After updating several systems to 2.6.23-hardened-r4 yesterday, two of them are now experiencing kernel panics very frequently. A simple 'find /' while in an ssh session will crash the box. Reproducible: Always Steps to Reproduce: 1.ssh to box 2.su - root 3.find / Actual Results: Kernel panic Expected Results: No panic! Both machines that are panicking are i686. Two other machines were updated that run x86_64 and have had no problems yet. The kernel config was copied from the first machine to the other three so with very few exceptions all four machines are running the same config. Possibly an i686 only issue.
Created attachment 140730 [details] Kernel Panic
Created attachment 140731 [details] emerge --info
Created attachment 140732 [details] kernel config
Created attachment 140733 [details] System.map
I should also mention that all four machines use reiserfs for their filesystems. 3 of the 4 machines use 3ware raid cards, and of the two that are crashing one is on a 3ware and one is not.
(In reply to comment #0) > After updating several systems to 2.6.23-hardened-r4 yesterday which version did you upgrade from? (in particular, was it another .23?) > two of them are now experiencing kernel panics very frequently. the crash looks very much like some of those reported in bug #197521 except that you're already on gcc-4 so it apparently/probably isn't some miscompiled code. you said it was easily reproducible, would you also have the time/motivation for some test kernels? if so, the first thing to try is a non-SMP kernel and see if you can reproduce the crash with it.

» **PROBLEM SET**
A. Can you copy the kernel panic bug report word for word, everything from "(In reply to" down to "crash with it."?
B. Would you carry the kernel panic bug report on from its last sentence?

» **DATA SHOWN**

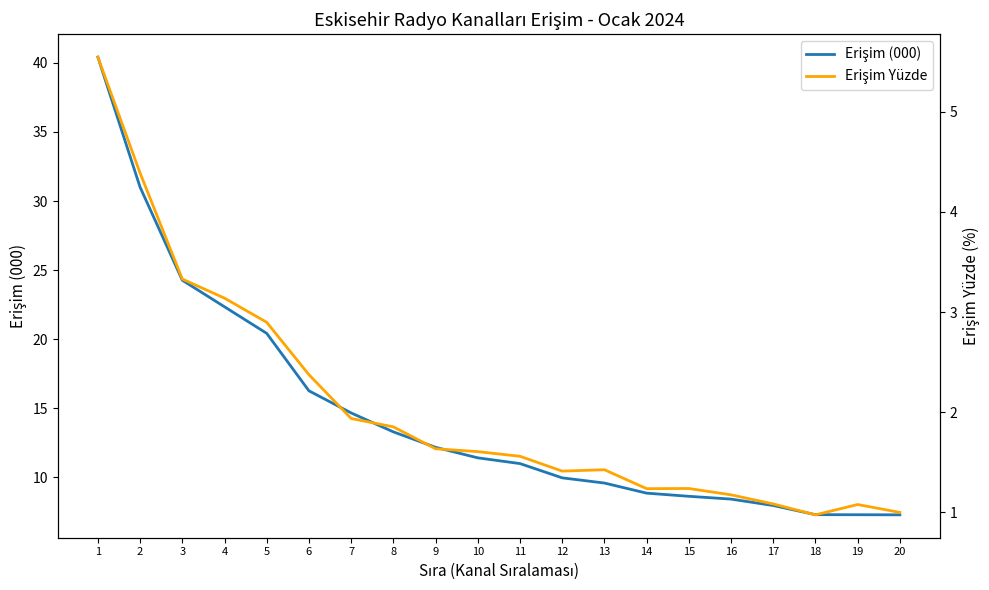

What is the average value of the Erişim (000) series?

14.6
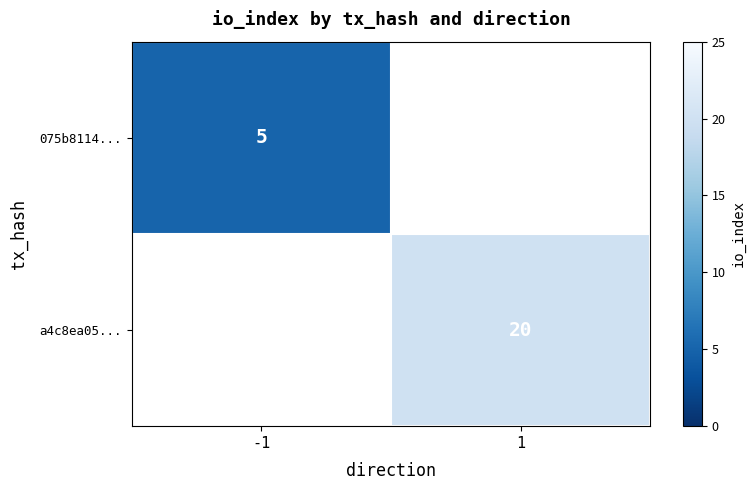

The value of a4c8ea05... at 1 is 4. True or false?

False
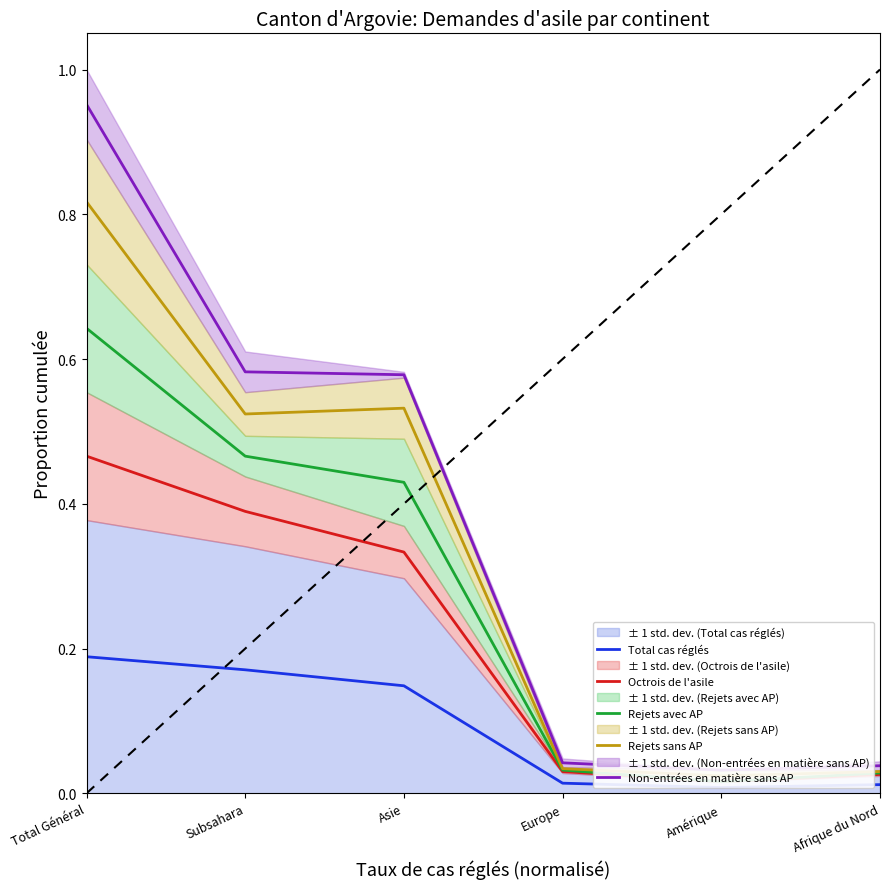

Is it true that Total cas réglés equals 0.0 at Afrique du Nord?

True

» **RESPONSE LIST**
A.
(In reply to comment #0) > After updating several systems to 2.6.23-hardened-r4 yesterday which version did you upgrade from? (in particular, was it another .23?) > two of them are now experiencing kernel panics very frequently. the crash looks very much like some of those reported in bug #197521 except that you're already on gcc-4 so it apparently/probably isn't some miscompiled code. you said it was easily reproducible, would you also have the time/motivation for some test kernels? if so, the first thing to try is a non-SMP kernel and see if you can reproduce the crash with it.

B.
I actually have a couple more boxes I'll give details of as well. One doesn't follow the pattern, or at the least I haven't SEEN or been able to make it crash yet. All are now 2.6.23-hardened-r4. All run reiserfs. All are SMP (dual core or hyperthreaded). NAME OLD KERNEL ARCH STATUS GCC c.t 2.6.16-hardened-r11 i686 crashing 4.1.2 s.s 2.6.16-hardened-r11 i686 crashing 4.1.2 m.ah 2.6.18-hardened i686 not crashing 4.1.2 r.s 2.6.16-hardened-r11 x86_64 not crashing 4.1.2 m.as 2.6.20-hardened-r5 x86_64 not crashing 4.1.2 m.s 2.6.16-hardened-r11 x86_64 not crashing 4.1.2 I can try putting a non-SMP kernel on one of the crashing machines. I'll post the result when I have a chance to do that. The original crash info was from the box s.s
Created attachment 140739 [details] pci=nomsi no affect - still crashes
I am unable to make the s.s system crash when the kernel is compiled without SMP. Normally "find /" would take about 10 seconds. It now goes through the entire filesystem repeatedly without a problem.
(In reply to comment #9) > I am unable to make the s.s system crash when the kernel is compiled without > SMP. Normally "find /" would take about 10 seconds. It now goes through the > entire filesystem repeatedly without a problem. ok, so it's SMP related somehow. can you upload or send me your kernel/sched.o (from the non-working kernel) please?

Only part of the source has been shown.